I can understand why the Big Book reads like it does. It’s 74 years old, and like its’ authors, is a product of its’ times. But this is 2009. We know a lot more about the nature of alcoholism and other addictions than we did at the close of the Depression, as medical disorders, not moral failings. Any present-day doctor who treated his or her patients with circa-1930’s technology would be stripped of their license posthaste, and rightfully so. Come to think of it, so would any doctor who advised said patient to “pray to God” for their healing. Or any doctor who took a “one-size-fits-all” approach to medicine, period.

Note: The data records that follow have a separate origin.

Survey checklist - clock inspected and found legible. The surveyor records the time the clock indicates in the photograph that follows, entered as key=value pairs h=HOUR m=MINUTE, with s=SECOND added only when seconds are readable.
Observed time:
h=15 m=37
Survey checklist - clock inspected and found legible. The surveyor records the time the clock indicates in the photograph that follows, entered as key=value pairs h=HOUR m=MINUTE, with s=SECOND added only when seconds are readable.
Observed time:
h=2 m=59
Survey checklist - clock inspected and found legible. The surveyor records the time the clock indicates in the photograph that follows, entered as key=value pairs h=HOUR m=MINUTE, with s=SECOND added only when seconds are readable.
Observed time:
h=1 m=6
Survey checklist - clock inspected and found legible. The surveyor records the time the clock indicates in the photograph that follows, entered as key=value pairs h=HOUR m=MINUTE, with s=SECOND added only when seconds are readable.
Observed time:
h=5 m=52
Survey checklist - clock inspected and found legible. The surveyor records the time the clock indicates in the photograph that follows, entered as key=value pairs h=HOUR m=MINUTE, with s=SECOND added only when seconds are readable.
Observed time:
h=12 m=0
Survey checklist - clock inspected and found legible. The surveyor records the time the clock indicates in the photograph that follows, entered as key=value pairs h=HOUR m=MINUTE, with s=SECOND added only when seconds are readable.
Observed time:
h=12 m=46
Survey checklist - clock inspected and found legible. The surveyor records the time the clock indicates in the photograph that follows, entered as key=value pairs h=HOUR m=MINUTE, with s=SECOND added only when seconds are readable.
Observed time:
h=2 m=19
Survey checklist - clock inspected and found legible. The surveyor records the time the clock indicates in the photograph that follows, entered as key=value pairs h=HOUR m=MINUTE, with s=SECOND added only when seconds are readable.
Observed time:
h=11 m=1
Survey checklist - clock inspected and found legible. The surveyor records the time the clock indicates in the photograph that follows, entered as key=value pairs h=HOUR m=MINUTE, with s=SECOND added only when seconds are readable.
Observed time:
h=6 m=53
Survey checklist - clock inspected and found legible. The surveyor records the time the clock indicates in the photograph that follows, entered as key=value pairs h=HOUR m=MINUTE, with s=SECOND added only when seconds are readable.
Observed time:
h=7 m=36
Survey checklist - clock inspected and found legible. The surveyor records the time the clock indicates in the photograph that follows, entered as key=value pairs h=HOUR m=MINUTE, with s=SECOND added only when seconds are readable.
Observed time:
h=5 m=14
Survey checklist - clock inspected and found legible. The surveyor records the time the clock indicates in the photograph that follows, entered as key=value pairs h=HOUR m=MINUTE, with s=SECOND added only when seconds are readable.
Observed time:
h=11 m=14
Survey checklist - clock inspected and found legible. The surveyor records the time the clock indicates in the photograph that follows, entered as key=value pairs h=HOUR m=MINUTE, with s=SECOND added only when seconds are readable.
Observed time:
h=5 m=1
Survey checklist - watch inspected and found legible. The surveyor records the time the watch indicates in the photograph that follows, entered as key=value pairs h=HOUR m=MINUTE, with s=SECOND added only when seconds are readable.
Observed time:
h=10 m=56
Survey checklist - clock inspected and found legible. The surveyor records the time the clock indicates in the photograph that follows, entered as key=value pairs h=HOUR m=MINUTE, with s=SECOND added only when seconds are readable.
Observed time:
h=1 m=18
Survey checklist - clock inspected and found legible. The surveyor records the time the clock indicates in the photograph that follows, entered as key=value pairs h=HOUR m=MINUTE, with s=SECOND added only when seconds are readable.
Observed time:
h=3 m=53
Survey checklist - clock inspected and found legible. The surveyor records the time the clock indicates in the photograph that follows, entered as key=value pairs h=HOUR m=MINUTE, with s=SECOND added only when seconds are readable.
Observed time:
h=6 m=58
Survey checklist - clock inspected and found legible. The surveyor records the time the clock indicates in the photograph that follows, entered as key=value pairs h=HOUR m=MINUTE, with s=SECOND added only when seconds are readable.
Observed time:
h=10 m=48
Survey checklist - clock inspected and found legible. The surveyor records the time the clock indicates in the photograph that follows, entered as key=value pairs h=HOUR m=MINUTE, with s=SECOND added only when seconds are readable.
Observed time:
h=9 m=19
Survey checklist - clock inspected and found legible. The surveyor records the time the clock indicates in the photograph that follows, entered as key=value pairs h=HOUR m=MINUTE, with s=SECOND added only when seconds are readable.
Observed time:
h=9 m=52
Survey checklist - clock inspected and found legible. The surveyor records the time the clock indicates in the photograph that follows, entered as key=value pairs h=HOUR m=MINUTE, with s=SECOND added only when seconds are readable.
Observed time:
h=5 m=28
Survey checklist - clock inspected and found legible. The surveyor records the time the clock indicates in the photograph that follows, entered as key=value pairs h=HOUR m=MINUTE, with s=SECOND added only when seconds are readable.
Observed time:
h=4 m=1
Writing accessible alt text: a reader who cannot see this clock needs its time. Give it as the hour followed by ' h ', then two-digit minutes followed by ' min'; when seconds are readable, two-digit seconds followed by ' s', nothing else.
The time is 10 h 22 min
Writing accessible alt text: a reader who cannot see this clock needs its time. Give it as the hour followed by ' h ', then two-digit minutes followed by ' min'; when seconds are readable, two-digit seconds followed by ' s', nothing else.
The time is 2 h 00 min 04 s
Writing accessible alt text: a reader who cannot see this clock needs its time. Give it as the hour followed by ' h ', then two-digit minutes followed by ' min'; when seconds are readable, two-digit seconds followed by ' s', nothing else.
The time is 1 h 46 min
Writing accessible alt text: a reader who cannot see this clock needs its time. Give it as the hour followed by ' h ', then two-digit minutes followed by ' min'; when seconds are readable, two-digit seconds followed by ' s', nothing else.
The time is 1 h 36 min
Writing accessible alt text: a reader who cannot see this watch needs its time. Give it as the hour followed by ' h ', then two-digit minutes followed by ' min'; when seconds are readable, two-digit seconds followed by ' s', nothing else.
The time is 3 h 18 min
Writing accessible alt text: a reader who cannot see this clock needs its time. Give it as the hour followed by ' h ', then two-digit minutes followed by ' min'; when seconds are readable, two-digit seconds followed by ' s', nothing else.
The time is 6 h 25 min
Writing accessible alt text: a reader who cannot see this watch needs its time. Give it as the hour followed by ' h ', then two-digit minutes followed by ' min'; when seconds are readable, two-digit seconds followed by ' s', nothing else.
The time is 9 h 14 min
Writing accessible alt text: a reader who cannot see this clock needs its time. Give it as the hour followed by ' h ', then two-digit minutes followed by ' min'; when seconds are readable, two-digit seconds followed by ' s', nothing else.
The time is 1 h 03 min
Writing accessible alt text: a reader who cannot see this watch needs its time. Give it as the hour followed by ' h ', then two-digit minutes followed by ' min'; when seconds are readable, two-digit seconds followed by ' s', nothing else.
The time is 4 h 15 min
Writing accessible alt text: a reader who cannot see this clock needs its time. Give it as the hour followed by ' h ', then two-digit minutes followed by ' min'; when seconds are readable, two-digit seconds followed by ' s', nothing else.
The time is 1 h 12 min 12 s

Right now I’m attending virtual meetings online with members of AAAA (Atheists/Agnostics in AA), as no such groups exist in my small, Bible-belt southern city of residence. And the AA model does work beautifully, once all the childish superstitions, the learned helplessness and powerlessness, and the religious bigotry has been sieved out. Contrary to what AA says, non-believers can and do get healthy and whole again without divine intervention: AA in the traditional sense does not offer a wide enough umbrella for all faiths, or lack thereof.